▶ _提供テキスト_
↓↓↓

説明

サーモグラフィーで同定された複合材料の欠陥の特性評価

複合材料物品の欠陥のタイプを同定する方法は、a)物品の表面を急速に加熱し、b)一連のIR画像内のピクセル輝度を記録し、c)IR画像からピクセルの各々について温度対時間データを決定し、d)段階(c)で決定された温度対時間データを使用して、欠陥がある場合にどのタイプの欠陥がピクセルの各々に対応するかを決定することを含んでなる。温度対時間データから導き出されたコントラスト曲線は、欠陥がある場合にどのタイプの欠陥がピクセルの各々に対応するかを決定する際に使用することができる。このコントラスト曲線は、温度対時間データの温度時間曲線から合成基準曲線を差し引くことによって求めることができる。欠陥のタイプは、コントラスト曲線のピークのサイズ及び/又は形状から決定することができる。いくつかの欠陥は、層間剥離、ポロシティ層、及び均一に分布したポロシティである。

【発明の詳細な説明】
【技術分野】
【0001】
本発明は、一般にサーモグラフィーに関し、より詳細には、複合材料製の物品の欠陥をサーモグラフィーを用いて同定することに関する。
【背景技術】
【0002】
サーモグラフィーは、複合材料製の物品を含む物品内の欠陥の位置を検出するために使用されてきた。複合材料は、ポリマー及びセラミックを含む。サーモグラフィーは、複合材料の欠陥を赤外線サーモグラフィーで得られる特徴的な時間−温度コントラストシグナチャーによって示すために使用されてきた。サーモグラフィーは、熱の流れを変化させる欠陥の位置を検出するために使用されてきたが、どのタイプの欠陥が見つかったのか同定しなかった。複合材料の欠陥には、典型的には、ポロシティ(空隙)及び層間剥離が含まれる。
【0003】
サーモグラフィーは、熱を物体に加え、その結果生じる物体の表面上の温度分布を赤外線カメラで経時的に測定する非破壊評価(NDE)法である。物体内の欠陥に関する情報が時系列的な赤外線の記録から得られる。画像は、それぞれ物体の表面上の小さい単位区域を表す画素すなわちピクセルにデジタル化される。温度/時間信号は、ピクセルごとに、またピクセルパターンで処理及び評価される。
【0004】
固体の非金属複合材料内部の欠陥のサイズ及び「相対的な」位置(深度)を決定することができる、過渡(transient)サーモグラフィーの現代の1つの公知の応用例が、”Nondestructive Testing:Transient Depth Thermography”と題するRingermacher他の米国特許第5711603号に開示されており、その開示内容は援用によって本明細書の内容の一部をなす。この特許文献に記載された方法は、当該の物体の表面を加熱することと、物体の表面上の非常に小さい領域すなわち「解像素子」の経時的な温度変化を記録することとを含む。この方法は、物体の表面の各解像素子又はピクセルにおいて生じる温度変化の注意深い解析に基づいて、欠陥のサイズ及び(すなわち、物体内の他の欠陥に対する)「相対的な」深度を示す値を決定することを可能にする。

↑↑↑

▶ _格納レコード_
↓↓↓

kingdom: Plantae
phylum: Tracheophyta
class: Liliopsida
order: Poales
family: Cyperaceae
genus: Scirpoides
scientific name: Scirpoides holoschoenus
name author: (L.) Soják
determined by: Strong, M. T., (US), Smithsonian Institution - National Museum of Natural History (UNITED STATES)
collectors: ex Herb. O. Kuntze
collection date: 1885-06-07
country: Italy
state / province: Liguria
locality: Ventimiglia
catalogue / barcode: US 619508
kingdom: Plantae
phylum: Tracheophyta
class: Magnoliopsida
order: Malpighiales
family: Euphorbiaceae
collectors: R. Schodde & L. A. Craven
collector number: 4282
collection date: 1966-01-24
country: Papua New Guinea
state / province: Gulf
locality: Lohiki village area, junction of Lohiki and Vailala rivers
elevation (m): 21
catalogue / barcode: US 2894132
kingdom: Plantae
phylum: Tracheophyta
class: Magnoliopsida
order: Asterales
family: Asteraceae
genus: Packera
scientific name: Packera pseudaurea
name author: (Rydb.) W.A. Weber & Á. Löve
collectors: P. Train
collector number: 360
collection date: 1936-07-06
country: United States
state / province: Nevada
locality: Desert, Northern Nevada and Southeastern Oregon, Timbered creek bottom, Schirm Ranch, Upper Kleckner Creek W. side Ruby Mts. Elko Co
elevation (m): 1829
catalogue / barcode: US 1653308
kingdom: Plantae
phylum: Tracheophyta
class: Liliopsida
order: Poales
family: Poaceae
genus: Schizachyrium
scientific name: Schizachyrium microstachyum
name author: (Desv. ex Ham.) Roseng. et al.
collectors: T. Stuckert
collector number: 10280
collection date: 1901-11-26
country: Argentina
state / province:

↑↑↑

▶ _課題 1_
次の(a)〜(c)が提供テキストと一致するか、それぞれ「はい」か「いいえ」で答え、決め手となる提供テキストの語句を一字一句たがえず引用せよ。
(a) 複合材料にはポリマー及びセラミックが含まれる。
(b) サーモグラフィーはこれまで、欠陥の位置とともに欠陥のタイプも同定してきた。
(c) 米国特許第5711603号に記載された方法は、物体の表面を加熱することを含む。
▶ _課題 2_
提供テキストのうち、"サーモグラフィーで同定された複合材料の欠陥の特性評価"を含む語句で始まり"隙)及び層間剥離が含まれる。"で終わる部分を、一字も変えずに再掲せよ。

▶ _最終回答 1_
(a) はい。「複合材料は、ポリマー及びセラミックを含む。」
(b) いいえ。「サーモグラフィーは、熱の流れを変化させる欠陥の位置を検出するために使用されてきたが、どのタイプの欠陥が見つかったのか同定しなかった。」
(c) はい。「この特許文献に記載された方法は、当該の物体の表面を加熱することと、物体の表面上の非常に小さい領域すなわち「解像素子」の経時的な温度変化を記録することとを含む。」

▶ _最終回答 2_
サーモグラフィーで同定された複合材料の欠陥の特性評価

複合材料物品の欠陥のタイプを同定する方法は、a)物品の表面を急速に加熱し、b)一連のIR画像内のピクセル輝度を記録し、c)IR画像からピクセルの各々について温度対時間データを決定し、d)段階(c)で決定された温度対時間データを使用して、欠陥がある場合にどのタイプの欠陥がピクセルの各々に対応するかを決定することを含んでなる。温度対時間データから導き出されたコントラスト曲線は、欠陥がある場合にどのタイプの欠陥がピクセルの各々に対応するかを決定する際に使用することができる。このコントラスト曲線は、温度対時間データの温度時間曲線から合成基準曲線を差し引くことによって求めることができる。欠陥のタイプは、コントラスト曲線のピークのサイズ及び/又は形状から決定することができる。いくつかの欠陥は、層間剥離、ポロシティ層、及び均一に分布したポロシティである。

【発明の詳細な説明】
【技術分野】
【0001】
本発明は、一般にサーモグラフィーに関し、より詳細には、複合材料製の物品の欠陥をサーモグラフィーを用いて同定することに関する。
【背景技術】
【0002】
サーモグラフィーは、複合材料製の物品を含む物品内の欠陥の位置を検出するために使用されてきた。複合材料は、ポリマー及びセラミックを含む。サーモグラフィーは、複合材料の欠陥を赤外線サーモグラフィーで得られる特徴的な時間−温度コントラストシグナチャーによって示すために使用されてきた。サーモグラフィーは、熱の流れを変化させる欠陥の位置を検出するために使用されてきたが、どのタイプの欠陥が見つかったのか同定しなかった。複合材料の欠陥には、典型的には、ポロシティ(空隙)及び層間剥離が含まれる。